Marhoul saw something in the novel, he says, which transcends the controversy around its origins. “I felt it was a universal, timeless story. That it wasn’t about a boy, but about humankind. It left me with many questions for which I had no answers. I was left to think about evil, about the importance of love.”
Watching the adaptation, it’s clear that Marhoul has amplified the novel’s surrealism, mining the horror of the source text to create something otherworldly. One of the film’s promotional posters shows its protagonist (the unnamed boy played by Petr Kotlár) buried up to his neck in sand, staring down a crow stood ominously in the foreground. The infamous eye-gouging scene (which upset some festival viewers so profoundly that they rushed for the exit) is conducted in a state of ultra-violent frenzy that displaces it from anything approaching reality. More than one critic has described it as a journey through hell.

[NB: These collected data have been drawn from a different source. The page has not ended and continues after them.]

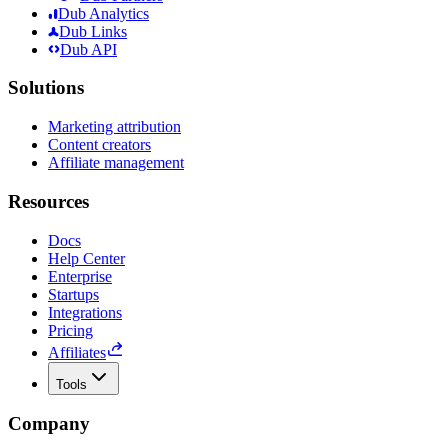
Dub Analytics
Dub Links
Dub API
Solutions
Marketing attribution
Content creators
Affiliate management
Resources
Docs
Help Center
Enterprise
Startups
Integrations
Pricing
Affiliates
Tools
Company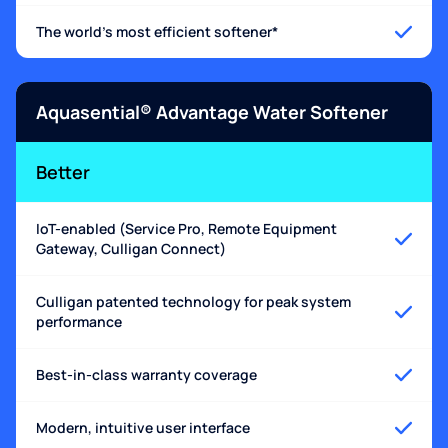
The world's most efficient softener*
Aquasential® Advantage Water Softener
Better
IoT-enabled (Service Pro, Remote Equipment
Gateway, Culligan Connect)
Culligan patented technology for peak system
performance
Best-in-class warranty coverage
Modern, intuitive user interface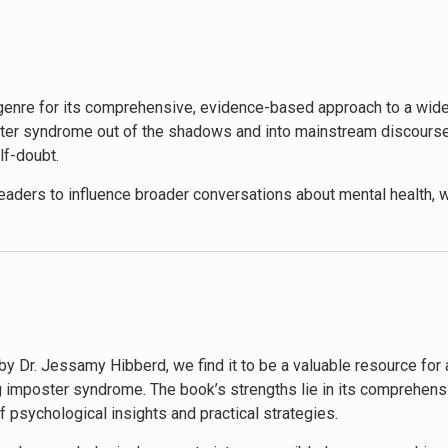
 failure as a learning opportunity, set realistic goals, and cele
 communication and boundary-setting, essential skills for comba
quipped with a powerful toolkit to not only overcome their imposte
p genre for its comprehensive, evidence-based approach to a w
mposter syndrome out of the shadows and into mainstream discours
lf-doubt.
aders to influence broader conversations about mental health, w
e to imposter syndrome, Hibberd’s work challenges organizations
focusing on imposter syndrome might detract from addressing syst
sed for its practical, actionable advice and its inclusive approa
hics.
by Dr. Jessamy Hibberd, we find it to be a valuable resource for
us publications and media outlets, contributing to a growing a
ng imposter syndrome. The book’s strengths lie in its comprehen
rategies have made it a go-to resource for therapists, career cou
 psychological insights and practical strategies.
by its role in sparking conversations about mental health and sel
ach to personal development in the workplace.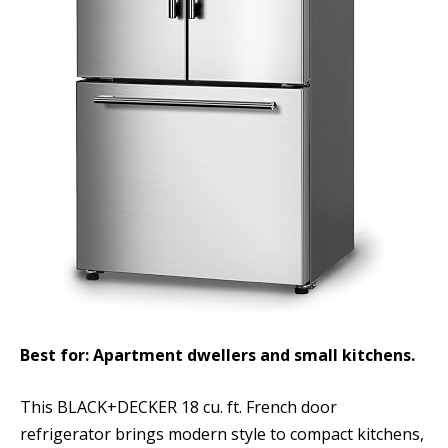
Best for: Apartment dwellers and small kitchens.
This BLACK+DECKER 18 cu. ft. French door
refrigerator brings modern style to compact kitchens,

“It’s a tour through the hell in our soul. It’s everywhere, not just Eastern Europe,” Marhoul explains. “For me, the violence and the brutality is just a frame; it’s not important. During any catastrophe — war, natural disasters — there’s always a breaking point for people, where the worst side of their character comes through. Is evil our destiny? Is that what will come back again and again? These are the questions that matter.”
If The Painted Bird sounds too harrowing to be enjoyable, too mired in cruelty and violence, Marhoul is keen to stress that his intention in making the film was very different. “Lots of people have tried to buy the rights to The Painted Bird, but I was the first person to succeed. Perhaps the reason why is that, when I spoke to the copyright owners, I said the story was about the three most important things in life: hope, goodness, and love. People think I’m crazy when I say that it’s about hope, but I think it is.”

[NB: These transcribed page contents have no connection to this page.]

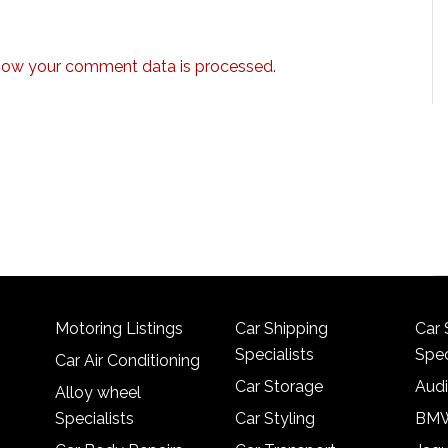
how your comment data is processed.
Motoring Listings
Car Shipping
Car 
Specialists
Spec
Car Air Conditioning
Car Storage
Audi
Alloy wheel
Specialists
Car Styling
BMW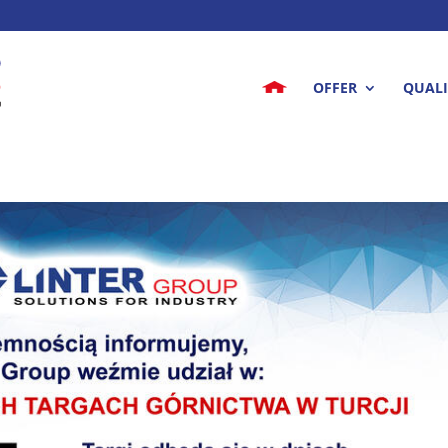
OFFER
QUALI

Scenes in which people show kindness to the young boy and try to protect him are only significant when accompanied by the persecution and atrocity on either side
Marhoul believes that the contrast of horror with the determination to survive is what drives this sense of hope. Those scenes in which people show kindness to the young boy and try to protect him are only significant when accompanied by the persecution and atrocity on either side. It is like encountering a flower in the desert, Marhoul explains, whipped by harsh winds, heat, and frost. To see a small thing of beauty, still alive in such conditions, makes it all the more meaningful. The central metaphor of the film, the driving force behind this persecution, is the “painted bird” of the title: a normal creature made to stand out by the painting of its feathers, which leads it to be mistaken for a predator by its own flock.

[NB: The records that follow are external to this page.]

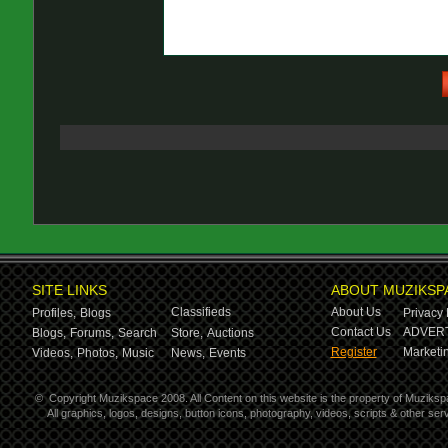
SITE LINKS
ABOUT MUZIKSP
Classifieds
About Us
Profiles,
Blogs
Privacy 
Contact Us
ADVERT
Blogs,
Forums,
Search
Store,
Auctions
Register
Marketin
Videos,
Photos,
Music
News,
Events
©
Copyright Muzikspace 2008. All Content on this website is the property of Muziksp
All graphics, logos, designs, button icons, photography, videos, scripts & other s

“It’s about the nature of being this painted bird,” says Marhoul, “to be marked as different and to be persecuted. It can be about politics or your lifestyle, your clothes. To be different is always a problem. This is the universal level of The Painted Bird.”
Although we now know that Jerzy Kosiński was not the small boy of the story, there may well be a dimension of personal truth in how he captured the experience of being an outsider. Kosiński’s suicide in 1991 has been seen as an admission of guilt amongst those who saw him as a charlatan, forever guilty of a literary hoax that sought to profit from the horrors of the Third Reich. For others, it is testament to Kosinski’s discomfort within the world: further proof that he was indeed the painted bird of his story, forever out of place, never quite accepted.
“I agree that he was like the painted bird in the story,” says Marhoul. “He was simply so different to the people around him. People could not understand him.”